Il vit à Nice et nous raconte que son grand-père est « décédé pendant la guerre d’Algérie, pour avoir combattu la colonisation française ».

Lorsqu’il a pris connaissance de cette mesure en faveur des Harkis, Malik a été « déçu mais pas surpris ». Il estime que le contexte politique à Nice est tel que « les harkis et pieds-noirs sont érigés en héros de la guerre d’Algérie » tandis que les Algériens indépendantistes seraient « perçus comme des traitres, alors que c’est tout l’inverse ! ».

« Il y a des discours qui font mal », lâche-t-il en précisant que « dire qu’on donne des emplois aux harkis en signe de reconnaissance et pour leur montrer qu’ils sont français signifie qu’on considère les autres algériens comme n’étant pas français ». Le sujet est électrique.

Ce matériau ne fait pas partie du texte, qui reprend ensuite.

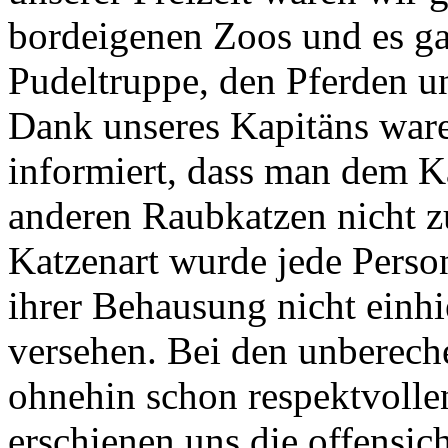
bordeigenen Zoos und es ga
Pudeltruppe, den Pferden u
Dank unseres Kapitäns war
informiert, dass man dem K
anderen Raubkatzen nicht 
Katzenart wurde jede Perso
ihrer Behausung nicht einhi
versehen. Bei den unberech
ohnehin schon respektvolle
erschienen uns die offensich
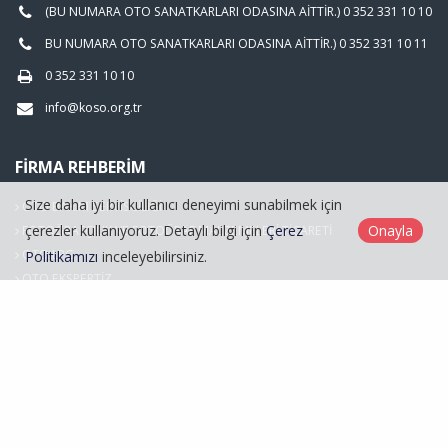
(BU NUMARA OTO SANATKARLARI ODASINA AİTTİR.) 0 352 331 10 10
BU NUMARA OTO SANATKARLARI ODASINA AİTTİR.) 0 352 331 10 11
0 352 331 10 10
info@koso.org.tr
FIRMA REHBERIM
Size daha iyi bir kullanıcı deneyimi sunabilmek için
OTO BAKIM SERVİSCİLİĞİ
çerezler kullanıyoruz. Detaylı bilgi için
Çerez
Onayla
FOTOĞRAFÇILIK VE FOTOĞRAF MALZEMELERİ TİCARETİ
OTO LPG
Politikamızı
inceleyebilirsiniz.
OTO EKSPERTİZ
Hasarlı Araçlar
Kayseri Oto Sanatkarlar Odası © 2026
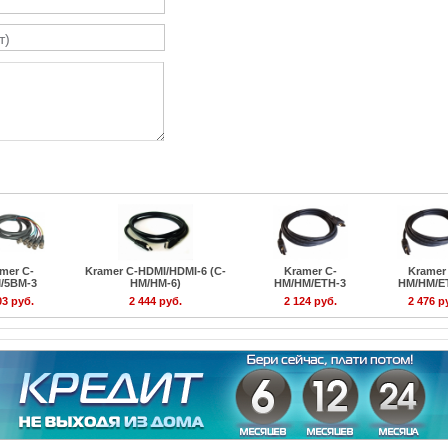
mer C-
Kramer C-HDMI/HDMI-6 (C-
Kramer C-
Kramer
/5BM-3
HM/HM-6)
HM/HM/ETH-3
HM/HM/E
03 руб.
2 444 руб.
2 124 руб.
2 476 р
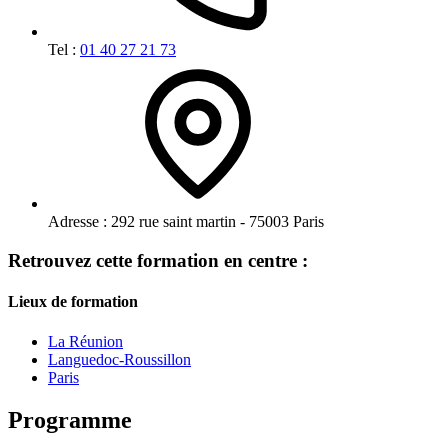
Tel :
01 40 27 21 73
Adresse :
292 rue saint martin - 75003 Paris
Retrouvez cette formation en centre :
Lieux de formation
La Réunion
Languedoc-Roussillon
Paris
Programme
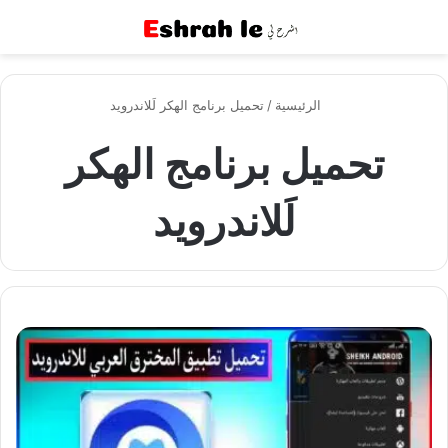
القائمة
بح
الرئيسية
/
تحميل برنامج الهكر لَلاندرويد
تحميل برنامج الهكر
لَلاندرويد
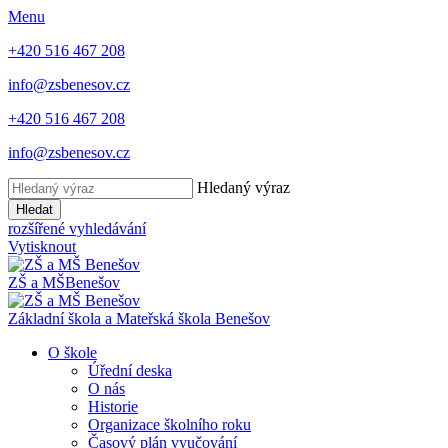
Menu
+420 516 467 208
info@zsbenesov.cz
+420 516 467 208
info@zsbenesov.cz
Hledaný výraz
Hledat
rozšířené vyhledávání
Vytisknout
ZŠ a MŠ
Benešov
Základní škola a Mateřská škola Benešov
O škole
Úřední deska
O nás
Historie
Organizace školního roku
Časový plán vyučování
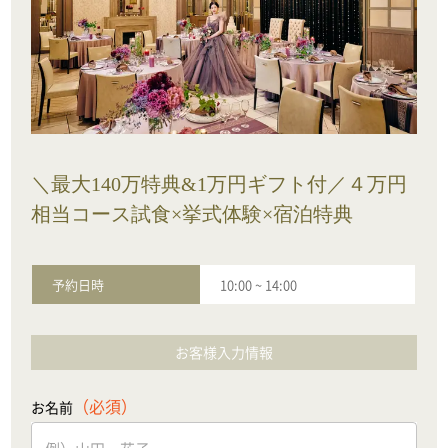
＼最大140万特典&1万円ギフト付／４万円
相当コース試食×挙式体験×宿泊特典
予約日時
10:00
~
14:00
お客様入力情報
（必須）
お名前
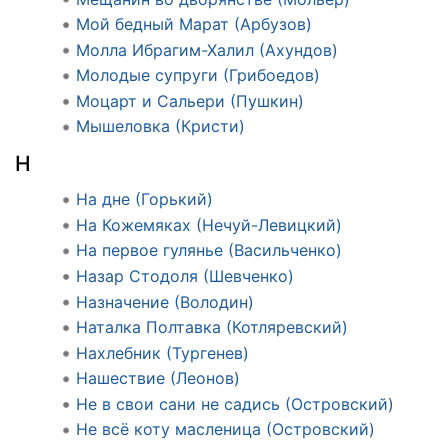
Мой бедный Марат (Арбузов)
Молла Ибрагим-Халил (Ахундов)
Молодые супруги (Грибоедов)
Моцарт и Сальери (Пушкин)
Мышеловка (Кристи)
Н
На дне (Горький)
На Кожемяках (Нечуй-Левицкий)
На первое гулянье (Васильченко)
Назар Стодоля (Шевченко)
Назначение (Володин)
Наталка Полтавка (Котляревский)
Нахлебник (Тургенев)
Нашествие (Леонов)
Не в свои сани не садись (Островский)
Не всё коту масленица (Островский)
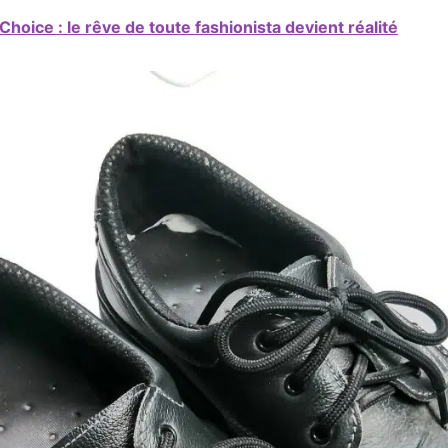
hoice : le rêve de toute fashionista devient réalité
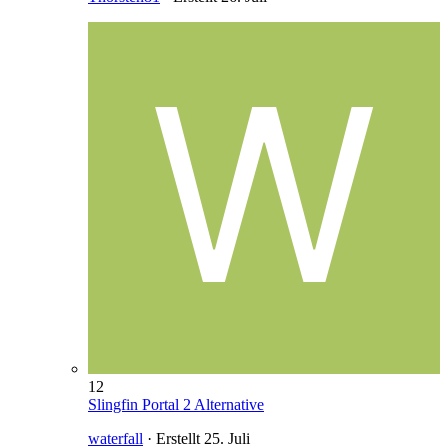
12
Slingfin Portal 2 Alternative
waterfall
· Erstellt
25. Juli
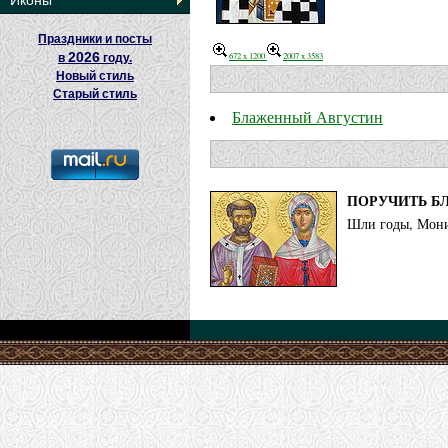
Иконы
Праздники и посты
2026
672 x 1200
2007 x 3583
в
году.
Новый стиль
Старый стиль
Блаженный Августин
ПОРУЧИТЬ Б
Шли годы, Мони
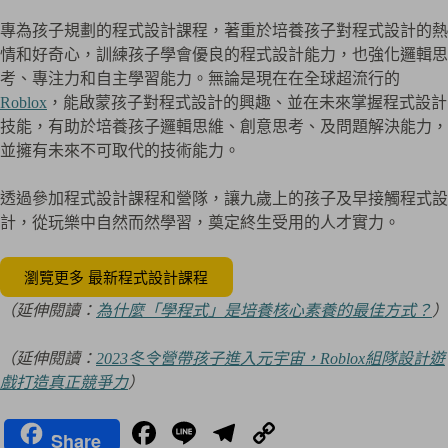
專為孩子規劃的程式設計課程，著重於培養孩子對程式設計的熱
情和好奇心，訓練孩子學會優良的程式設計能力，也強化邏輯思
考、專注力和自主學習能力。無論是現在在全球超流行的
Roblox
，能啟蒙孩子對程式設計的興趣、並在未來掌握程式設計
技能，有助於培養孩子邏輯思維、創意思考、及問題解決能力，
並擁有未來不可取代的技術能力。
透過參加程式設計課程和營隊，讓九歲上的孩子及早接觸程式設
計，從玩樂中自然而然學習，奠定終生受用的人才實力。
瀏覽更多 最新程式設計課程
（延伸閱讀：
為什麼「學程式」是培養核心素養的最佳方式？
）
（延伸閱讀：
2023冬令營帶孩子進入元宇宙，Roblox組隊設計遊
戲打造真正競爭力
）
Fa
Li
Te
C
Share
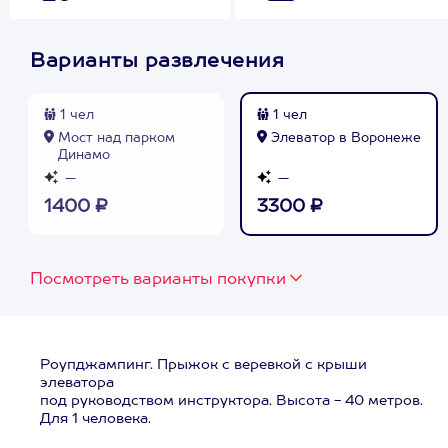
Варианты развлечения
1 чел
1 чел
Мост над парком
Элеватор в Воронеже
Динамо
—
—
1400 ₽
3300 ₽
Посмотреть варианты покупки
Роупджампинг. Прыжок с веревкой с крыши
элеватора
под руководством инструктора. Высота - 40 метров.
Для 1 человека.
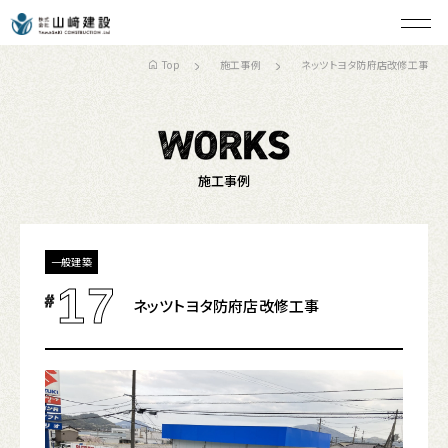
Top
施工事例
ネッツトヨタ防府店改修工事
施工事例
一般建築
17
#
ネッツトヨタ防府店改修工事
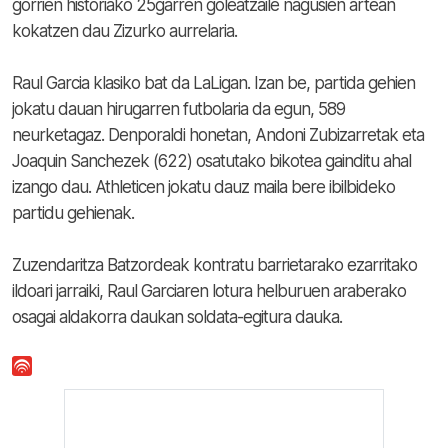
gorrien historiako 25garren goleatzaile nagusien artean
kokatzen dau Zizurko aurrelaria.
Raul Garcia klasiko bat da LaLigan. Izan be, partida gehien
jokatu dauan hirugarren futbolaria da egun, 589
neurketagaz. Denporaldi honetan, Andoni Zubizarretak eta
Joaquin Sanchezek (622) osatutako bikotea gainditu ahal
izango dau. Athleticen jokatu dauz maila bere ibilbideko
partidu gehienak.
Zuzendaritza Batzordeak kontratu barrietarako ezarritako
ildoari jarraiki, Raul Garciaren lotura helburuen araberako
osagai aldakorra daukan soldata-egitura dauka.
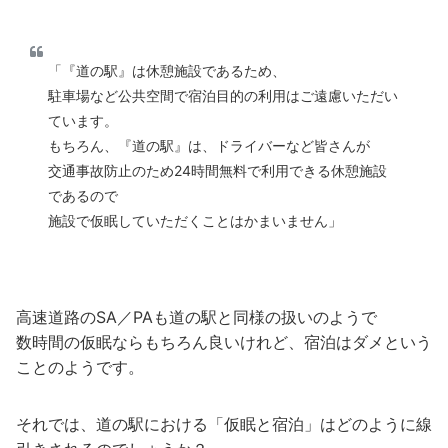
「『道の駅』は休憩施設であるため、
駐車場など公共空間で宿泊目的の利用はご遠慮いただい
ています。
もちろん、『道の駅』は、ドライバーなど皆さんが
交通事故防止のため24時間無料で利用できる休憩施設
であるので
施設で仮眠していただくことはかまいません」
高速道路のSA／PAも道の駅と同様の扱いのようで
数時間の仮眠ならもちろん良いけれど、宿泊はダメという
ことのようです。
それでは、道の駅における「仮眠と宿泊」はどのように線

Sur la promenade des Anglais à Nice, un monument a été érigé en 2012 par le maire Christian Estrosi en mémoire des Harkis et Pieds-noirs. On peut y lire : « Hommage aux Français d’Algérie de toutes confessions. Ils ont construit un pays, l’ont quitté dans la douleur en 1962. Arrivés en nombre sur la Côte d’Azur, ils ont participé à son essor et à sa réussite. Ne sont pas oubliés les Français du Maroc et de Tunisie ».

La sépulture, faisant l’apologie de la colonisation, avait créé l’émoi dans les rangs des français issus de l’immigration maghrébine.

Il faut préciser que dans le sud de la France et à fortiori dans les Alpes-Maritimes, les pieds-noirs et harkis représentent une très forte communauté et une réserve de voix conséquente pour les partis-politiques de droite, voire d’extrême-droite.